The SS Sussex was a French steamer ferry that made regular trips across the English Channel. On March 24th, 1916, at approximately 2:50pm, the Sussex was torpedoed by the German submarine UB-29. There were reportedly two torpedoes fired at the ship, and the first ripped off the bow of the ship, killing all the passengers there. The damaged ship drifted for nine hours before a French tug boat found it and dragged it back to the French port of Boulogne. Out of the 380 passengers on board, fifty were killed, and thirty others injured. Out of these thirty, twenty-five were Americans.
the Government of the United States is at last forced to the conclusion that there is but one course it can pursue; and that unless the Imperial German Government should now immediately declare and effect an abandonment of its present methods of warfare against passenger and freight carrying vessels this Government can have no choice but to sever diplomatic relations with the Government of the German Empire altogether”

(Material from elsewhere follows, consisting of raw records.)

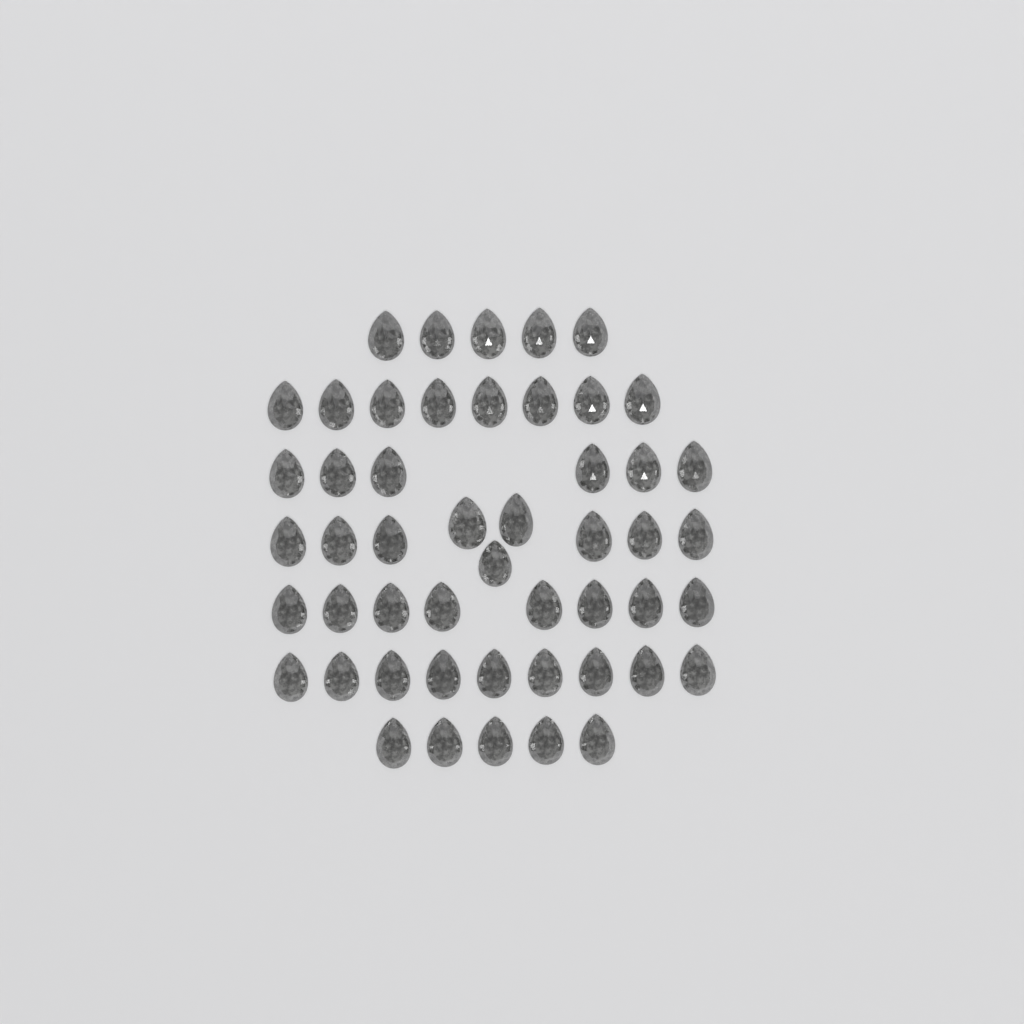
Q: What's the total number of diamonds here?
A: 50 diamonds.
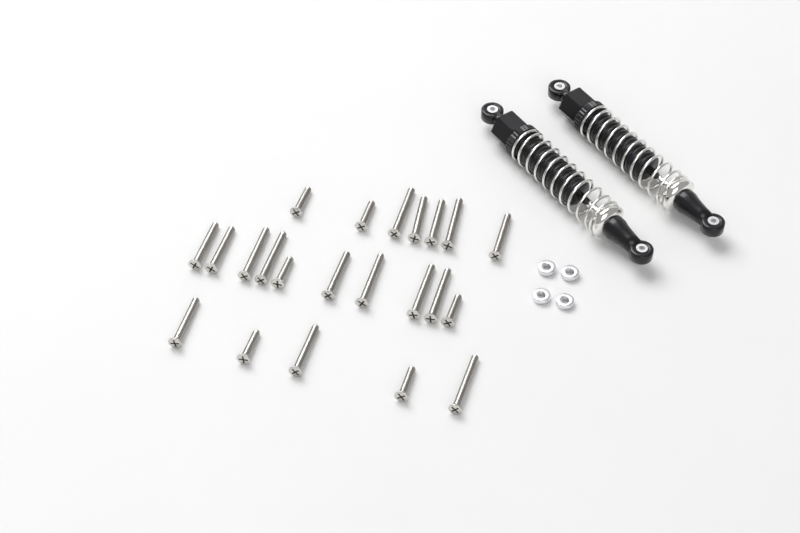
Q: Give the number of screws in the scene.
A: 22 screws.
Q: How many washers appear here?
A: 4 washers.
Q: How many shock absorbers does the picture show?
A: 2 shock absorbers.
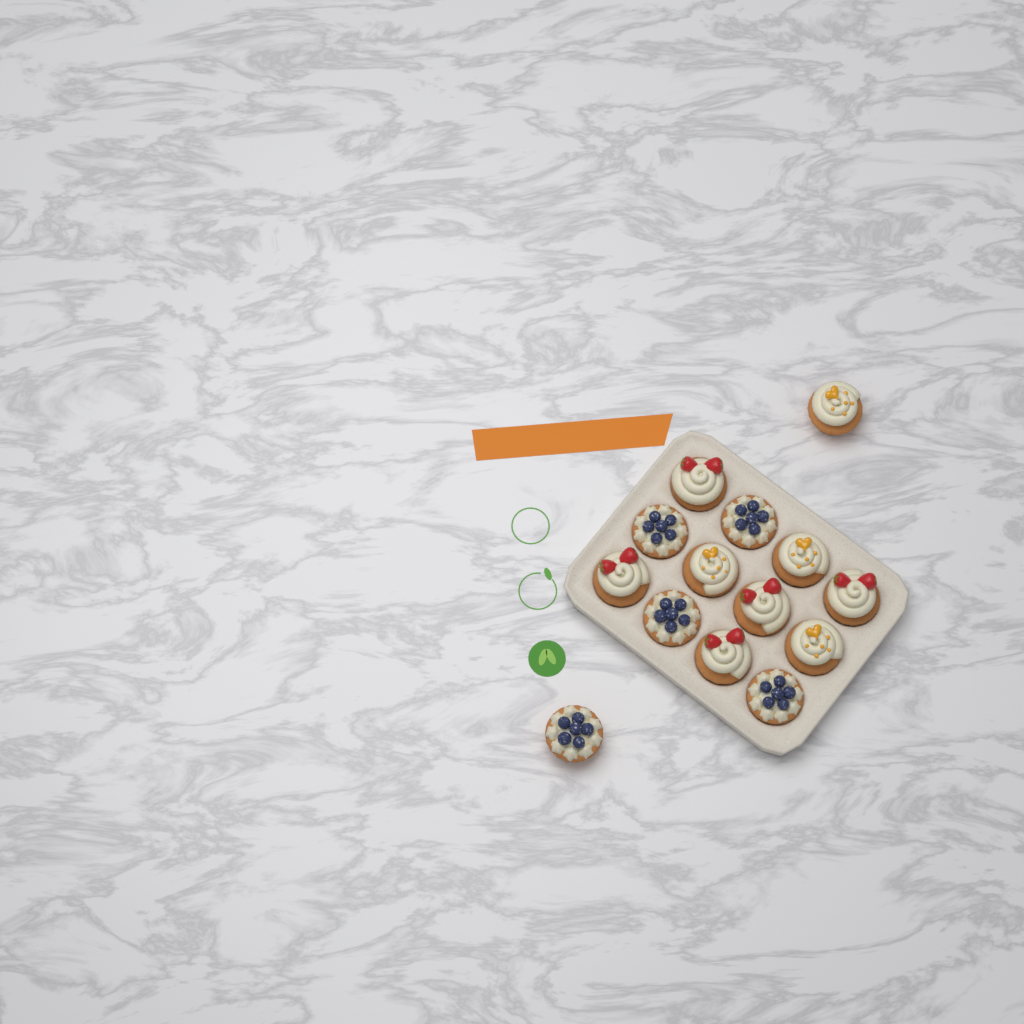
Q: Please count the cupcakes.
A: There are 14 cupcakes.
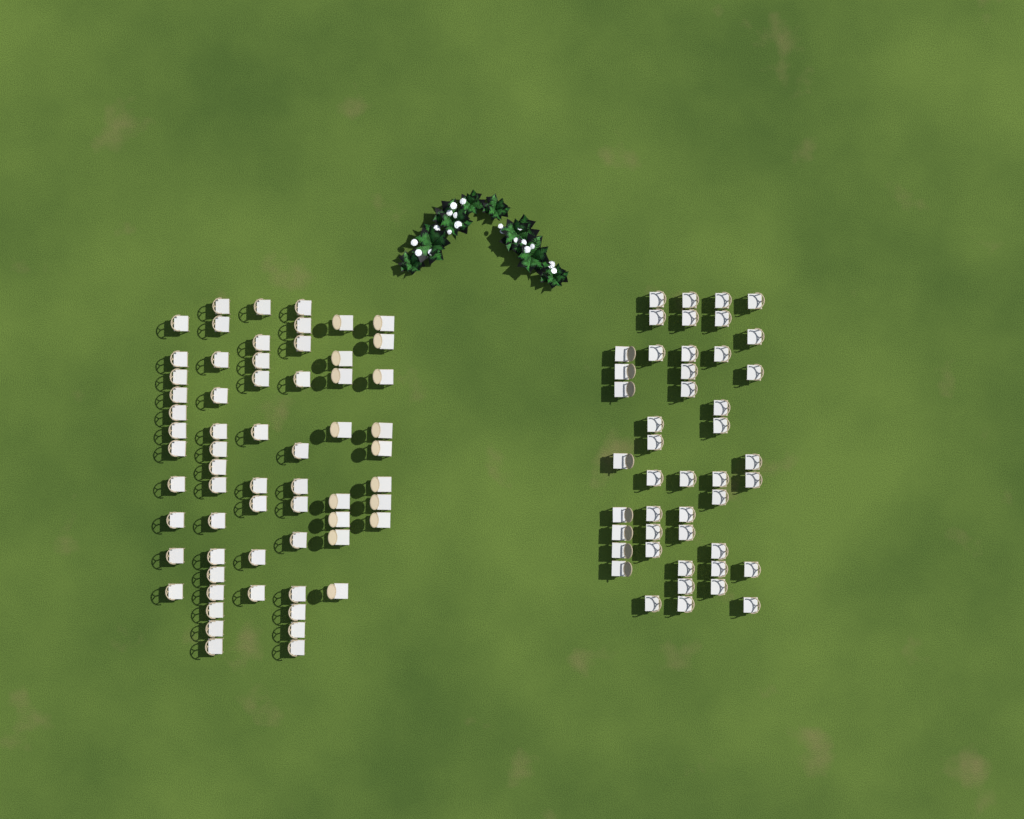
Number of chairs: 109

- President Woodrow Wilson addressing Congress - Warning Germany
19 April 1916
On April 19th, 1916, President Woodrow Wilson addressed Congress, using this publicized event as a way to indirectly address Germany, threatening to sever all the United States’s diplomatic relations with Germany if they did not cease to attack passenger ships. In May of 1916, “under intense pressure from the United States, and in the face of mounting evidence including pieces of the torpedo along with testimony by survivors and others, the Germans admitted responsibility,” attributing the incident to mistaking the ship for a minelayer. On the fourteenth of that month, Germany made the Sussex Pledge, where they promised not to bomb neutral ships, and to search any ships suspected of carrying weapons before firing upon them.